Records Block Start

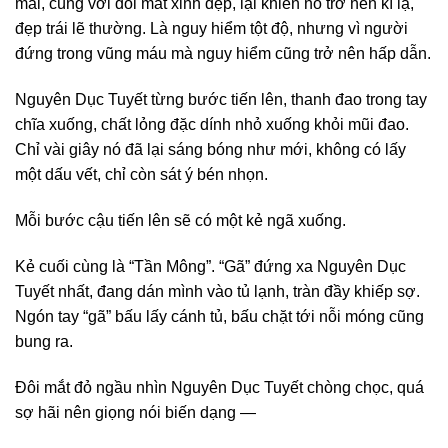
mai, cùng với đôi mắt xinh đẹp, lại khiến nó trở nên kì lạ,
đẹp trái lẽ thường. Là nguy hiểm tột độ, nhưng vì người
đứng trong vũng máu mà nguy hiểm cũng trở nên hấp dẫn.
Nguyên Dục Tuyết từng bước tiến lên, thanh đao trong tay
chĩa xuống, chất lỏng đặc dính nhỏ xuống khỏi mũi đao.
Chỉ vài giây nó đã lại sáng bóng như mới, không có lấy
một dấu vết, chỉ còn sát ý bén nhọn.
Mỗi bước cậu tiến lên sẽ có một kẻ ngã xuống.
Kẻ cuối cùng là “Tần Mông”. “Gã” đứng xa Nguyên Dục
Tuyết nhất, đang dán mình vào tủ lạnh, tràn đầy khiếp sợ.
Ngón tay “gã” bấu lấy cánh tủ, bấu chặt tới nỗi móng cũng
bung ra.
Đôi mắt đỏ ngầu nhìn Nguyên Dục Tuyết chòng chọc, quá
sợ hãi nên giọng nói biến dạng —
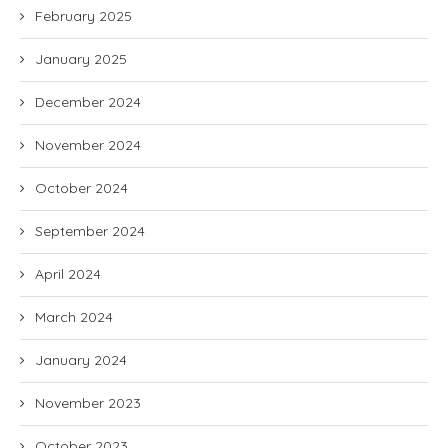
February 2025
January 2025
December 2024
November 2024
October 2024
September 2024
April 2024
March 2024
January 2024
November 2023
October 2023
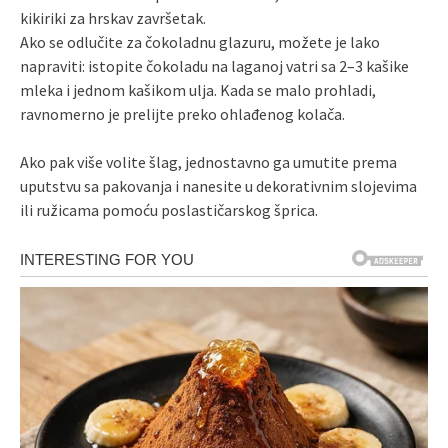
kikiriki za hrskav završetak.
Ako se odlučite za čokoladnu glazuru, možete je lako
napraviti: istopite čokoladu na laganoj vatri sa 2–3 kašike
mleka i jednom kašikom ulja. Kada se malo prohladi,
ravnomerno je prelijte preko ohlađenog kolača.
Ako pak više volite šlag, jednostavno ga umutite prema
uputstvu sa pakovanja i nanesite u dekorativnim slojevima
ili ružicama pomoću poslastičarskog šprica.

Records Block End
Records Block Start

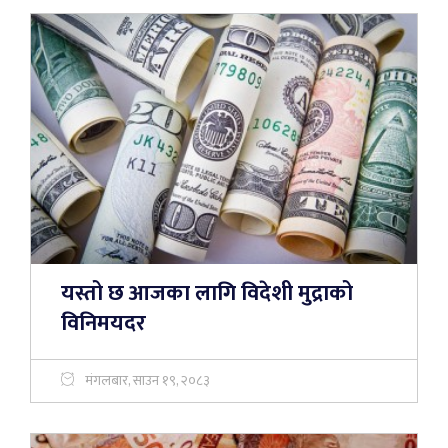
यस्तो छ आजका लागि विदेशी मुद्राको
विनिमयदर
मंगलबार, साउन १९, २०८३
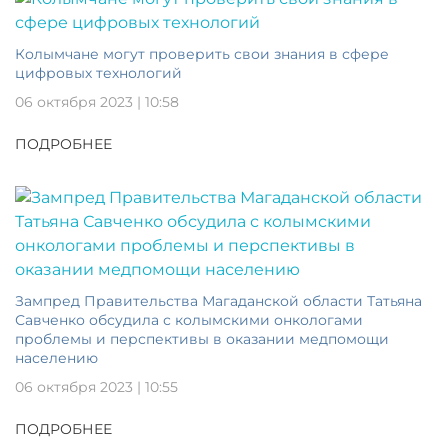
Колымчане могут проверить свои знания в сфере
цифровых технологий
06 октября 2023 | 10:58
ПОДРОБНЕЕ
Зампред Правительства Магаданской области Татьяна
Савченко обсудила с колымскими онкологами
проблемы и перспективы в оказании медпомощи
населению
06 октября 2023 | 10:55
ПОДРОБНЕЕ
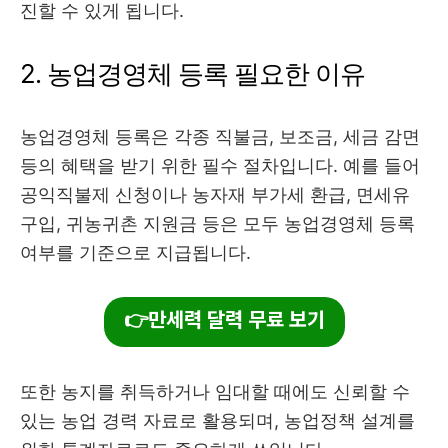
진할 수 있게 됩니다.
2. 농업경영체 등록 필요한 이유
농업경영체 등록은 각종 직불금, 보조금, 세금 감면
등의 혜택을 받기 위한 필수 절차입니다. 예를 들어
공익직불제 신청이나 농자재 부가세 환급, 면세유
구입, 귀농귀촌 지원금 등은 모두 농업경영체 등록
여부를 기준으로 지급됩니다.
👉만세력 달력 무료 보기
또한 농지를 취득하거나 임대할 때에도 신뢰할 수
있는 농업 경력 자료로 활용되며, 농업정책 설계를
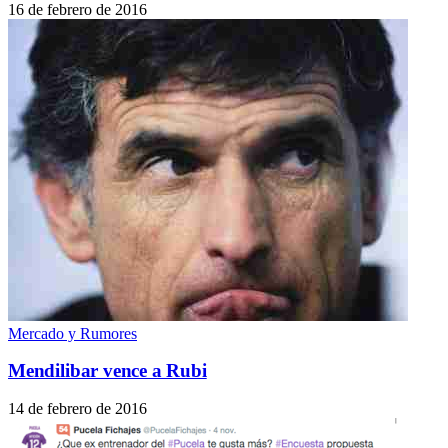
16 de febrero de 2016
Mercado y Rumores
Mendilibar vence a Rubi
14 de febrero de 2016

Records Block End
Records Block Start

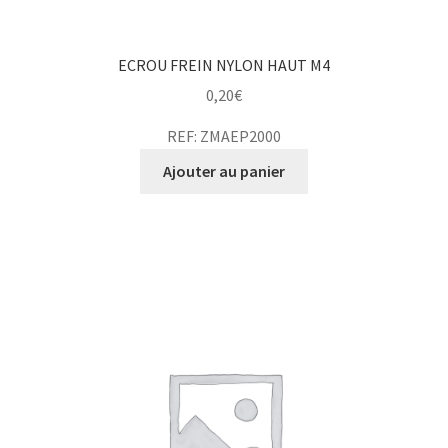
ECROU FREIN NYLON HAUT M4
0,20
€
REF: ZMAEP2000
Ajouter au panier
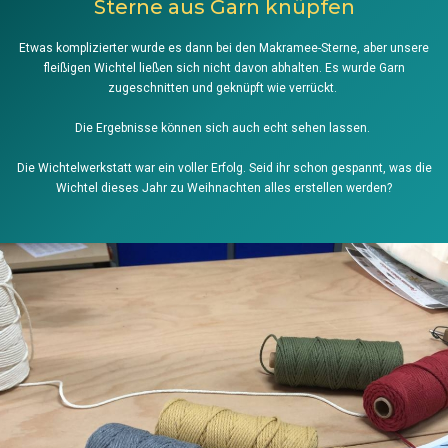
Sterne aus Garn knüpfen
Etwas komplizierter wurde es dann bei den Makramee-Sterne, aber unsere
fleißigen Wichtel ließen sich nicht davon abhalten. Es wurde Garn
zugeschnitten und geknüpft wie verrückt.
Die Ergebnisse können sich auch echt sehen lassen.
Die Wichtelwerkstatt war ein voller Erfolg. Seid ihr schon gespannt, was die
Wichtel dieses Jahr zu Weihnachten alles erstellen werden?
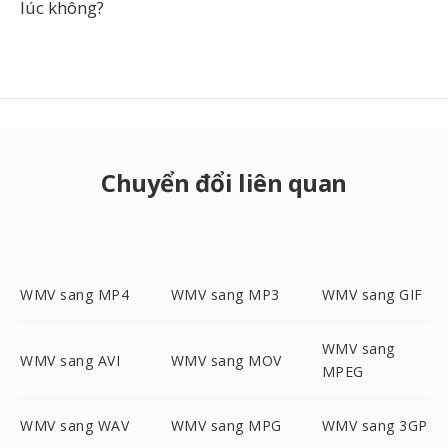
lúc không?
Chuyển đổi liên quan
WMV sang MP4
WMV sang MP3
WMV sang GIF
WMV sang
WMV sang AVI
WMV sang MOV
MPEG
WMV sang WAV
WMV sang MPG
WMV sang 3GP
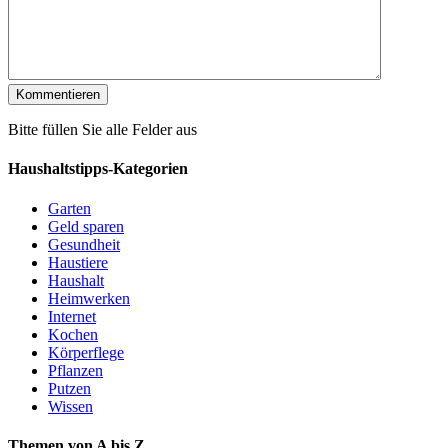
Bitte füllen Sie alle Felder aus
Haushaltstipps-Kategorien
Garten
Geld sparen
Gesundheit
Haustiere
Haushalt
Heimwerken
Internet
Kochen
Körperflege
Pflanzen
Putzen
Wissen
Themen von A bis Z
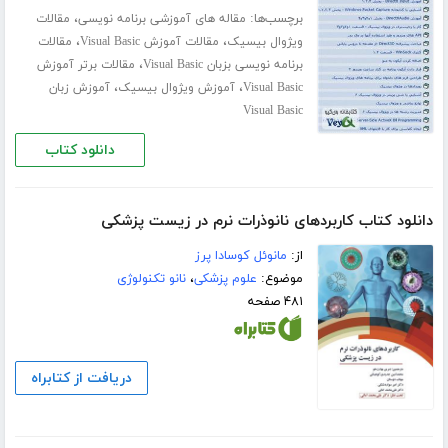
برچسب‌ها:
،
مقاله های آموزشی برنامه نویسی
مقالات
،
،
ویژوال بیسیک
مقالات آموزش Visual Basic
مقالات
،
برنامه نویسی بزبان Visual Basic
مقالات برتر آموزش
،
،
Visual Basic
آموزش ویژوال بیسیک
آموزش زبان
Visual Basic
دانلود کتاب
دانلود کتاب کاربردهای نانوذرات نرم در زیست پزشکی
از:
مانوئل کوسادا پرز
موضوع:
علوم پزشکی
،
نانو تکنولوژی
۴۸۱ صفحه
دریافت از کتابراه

Records Block End

The task.
Transcribe the lines of the listing, beginning with the line containing "mai, cùng với" and continuing through the line containing "October 2023", both included. Omit the pictures from the transcription.

Your solution.
mai, cùng với đôi mắt xinh đẹp, lại khiến nó trở nên kì lạ,
đẹp trái lẽ thường. Là nguy hiểm tột độ, nhưng vì người
đứng trong vũng máu mà nguy hiểm cũng trở nên hấp dẫn.
Nguyên Dục Tuyết từng bước tiến lên, thanh đao trong tay
chĩa xuống, chất lỏng đặc dính nhỏ xuống khỏi mũi đao.
Chỉ vài giây nó đã lại sáng bóng như mới, không có lấy
một dấu vết, chỉ còn sát ý bén nhọn.
Mỗi bước cậu tiến lên sẽ có một kẻ ngã xuống.
Kẻ cuối cùng là “Tần Mông”. “Gã” đứng xa Nguyên Dục
Tuyết nhất, đang dán mình vào tủ lạnh, tràn đầy khiếp sợ.
Ngón tay “gã” bấu lấy cánh tủ, bấu chặt tới nỗi móng cũng
bung ra.
Đôi mắt đỏ ngầu nhìn Nguyên Dục Tuyết chòng chọc, quá
sợ hãi nên giọng nói biến dạng —
February 2025
January 2025
December 2024
November 2024
October 2024
September 2024
April 2024
March 2024
January 2024
November 2023
October 2023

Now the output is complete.